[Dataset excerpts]

##########

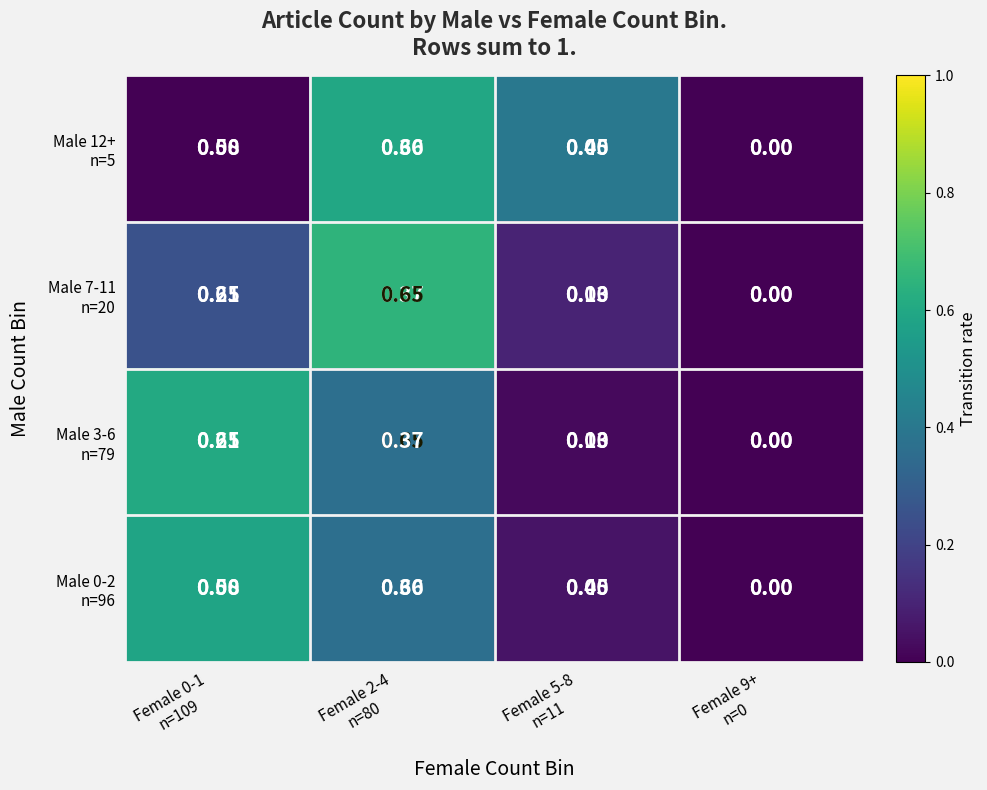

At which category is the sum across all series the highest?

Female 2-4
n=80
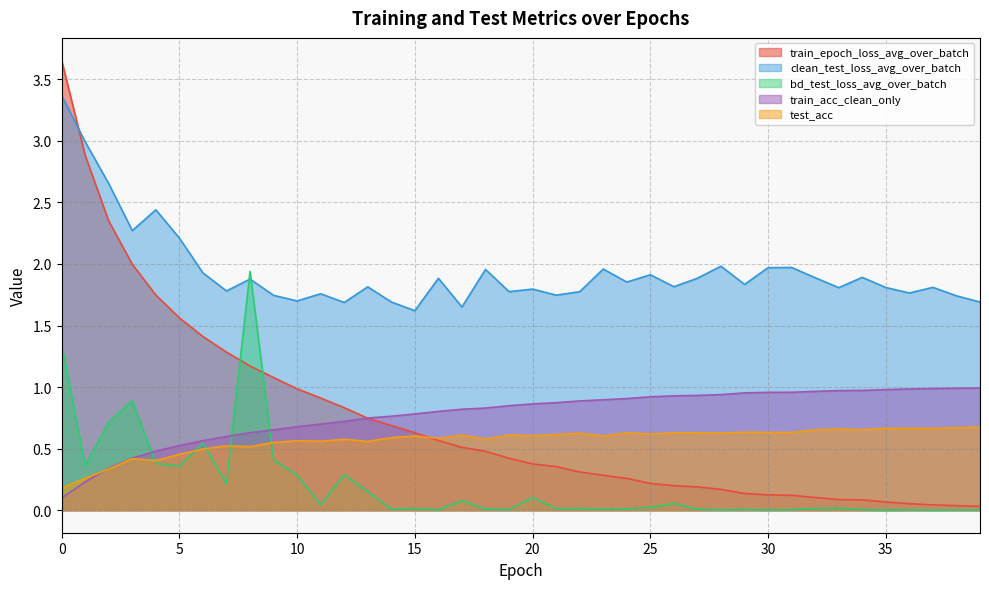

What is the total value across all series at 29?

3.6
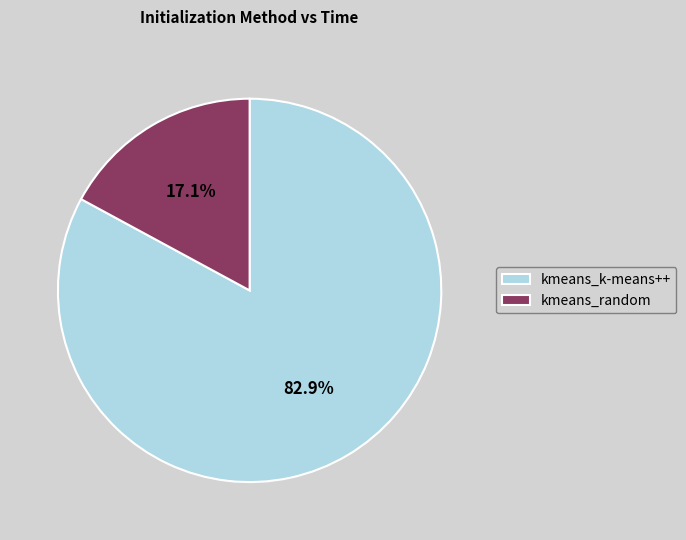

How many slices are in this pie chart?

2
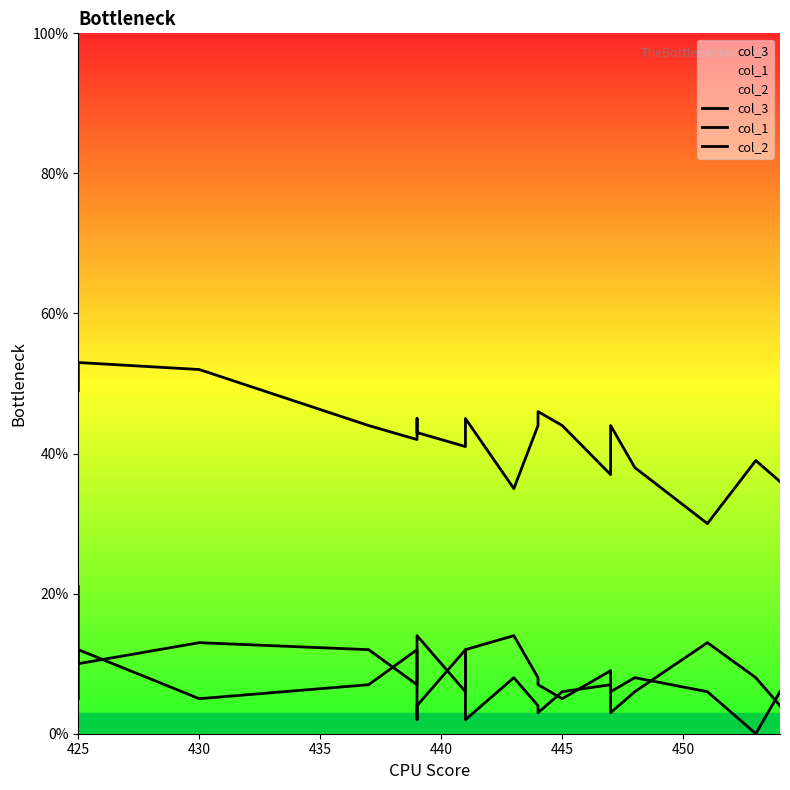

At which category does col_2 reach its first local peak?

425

##########

Count the lines in the entries that contain the word "series", treating uppercase and lowercase as different. Reply with the number only.

■ Exercise solution: 2